(continuação)
Em toda a minha relação contigo, Maria do Céu, eu não me detive, um só momento, a olhar para dentro de mim, friamente, racionalmente. Não percebera senão os meus sentimentos. E, mesmo esses, dum modo superficial, errado, disforme, como se apenas os pudesse ver através da vidraça fosca, granitada, de estar ao teu lado, em lugar de estar contigo. Sabes, minha querida... como dizer... amiga, só comecei a definir bem os contornos do meu amor por ti quando, depois de saber da tua visita ao ginecologista, cheguei à conclusão de me ser impossível saber realmente tudo, a não ser falando contigo. O que eu deveria ter feito logo de início. O amor entre um homem e uma mulher exige, mesmo antes da fidelidade física, a lealdade espiritual. E, ao prometer-te, lá no Mindelo, o silêncio sobre as minhas dúvidas, eu já não estava sequer a ser leal comigo, quanto mais contigo! Perdoa-me por isso... Perdoa-me esse comportamento, o qual só não foi tão grave porque, nessa altura, já os dados do nosso destino próximo estavam jogados, sem possibilidade de recolher a mão ainda cheia. Mesmo assim, sinto a minha culpa.
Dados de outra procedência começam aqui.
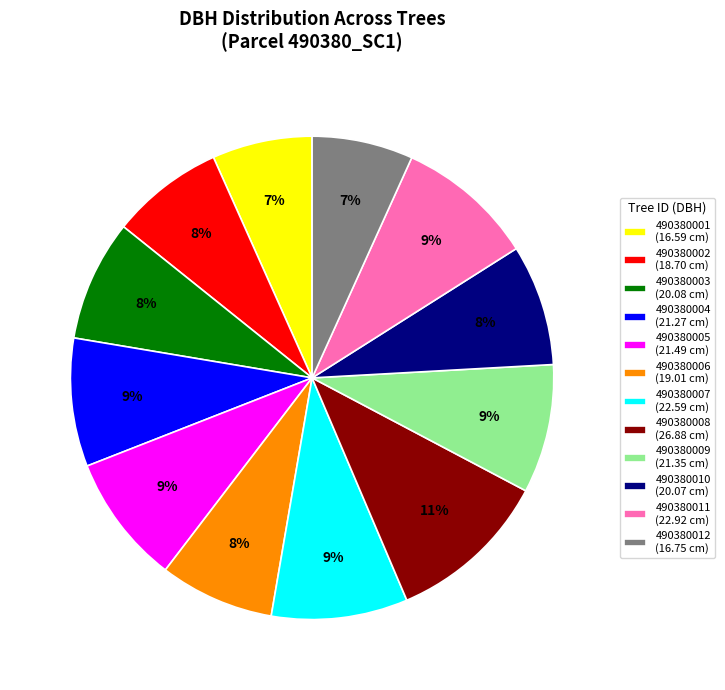

True or false: 490380003 accounts for 8% of the total.

True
Preparei cuidadosamente a minha conversa com Maria do Céu. Sentia a dificuldade de manter a nossa relação para além dela, não obstante ainda nem suspeitasse a lonjura aonde ela nos ia levar. Telefonei ao Marques, para confirmar a data exacta em que Maria de Lurdes tinha ido ao ginecologista. Encontrei-o. Maria do Céu já tinha recolhido a casa. E ele também. Anotei o nome, o endereço e, até, o número de telefone do médico. Arrumei a montanha de papéis espalhados pelos quatro cantos da secretária. Invoquei um deus qualquer, inexistente em alguma parte, numa interjeição de desagrado pelo trabalho acumulado nestes últimos dias. Arrumei, maquinalmente, alguns lápis a monte, alinhando-os como soldados em dia de parada, numa necessidade de ordem indisfarçável. Apaguei o candeeiro, já meio ferrugento no pé. E fui para casa.